= What needs to be done =
Repeat word for word everything in the passage on Haiti below, from "France pressured independent" down to "Palestine and Iran.".

Enslaved workers in what would become Haiti rebelled in 1791 and established national independence in 1804. Between then and 1991, when Aristide first became president, Haiti was under steady assault from foreign powers. The result was foreclosure on the country’s political and social development.
France pressured independent Haiti into providing reimbursement for French plantation owners’ loss of enslaved labor. Haiti borrowed money to pay. Vast debt obligations continued into the 20th century. The U.S. government refused for decades to trade with Haiti or recognize her independence. It carried out a brutal military occupation from 1915 until 1934 and fully backed the Duvalier dictatorship (1957-1986).
A flexible imperialism
U.S. oppression of Haiti takes place in ways other than the devices imperialists usually rely on. Intent upon accumulating wealth, they go abroad to capture natural resources like oil and try to control strategically placed geographic locations. U.S. imperialists, partnering with Israel, are pursuing both of these objectives in Palestine and Iran.
Haiti offers nothing to compare. Low-wage industry beckons but garment manufacturing, active in Haiti, is only a weak draw. However, Haiti presents other attractions for imperialists that are very much in line with goals of extending control and generating wealth.

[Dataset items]

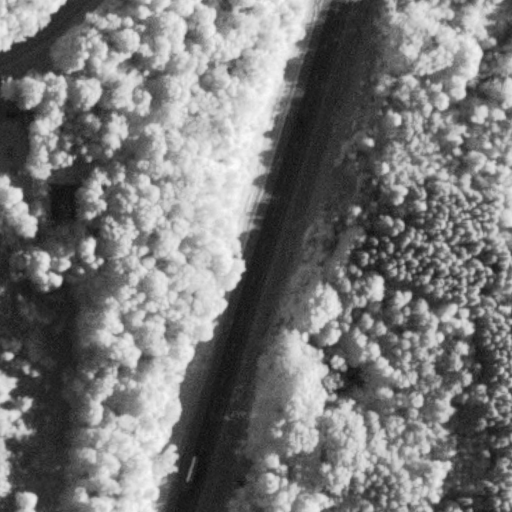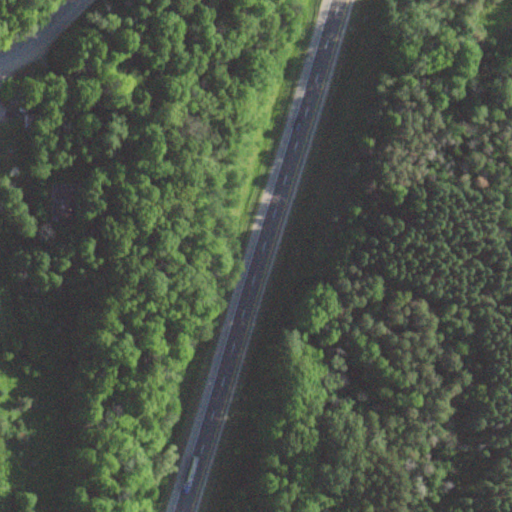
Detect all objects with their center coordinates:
road: (51, 26)
road: (10, 55)
building: (70, 202)
road: (255, 256)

= Output =
France pressured independent Haiti into providing reimbursement for French plantation owners’ loss of enslaved labor. Haiti borrowed money to pay. Vast debt obligations continued into the 20th century. The U.S. government refused for decades to trade with Haiti or recognize her independence. It carried out a brutal military occupation from 1915 until 1934 and fully backed the Duvalier dictatorship (1957-1986).
A flexible imperialism
U.S. oppression of Haiti takes place in ways other than the devices imperialists usually rely on. Intent upon accumulating wealth, they go abroad to capture natural resources like oil and try to control strategically placed geographic locations. U.S. imperialists, partnering with Israel, are pursuing both of these objectives in Palestine and Iran.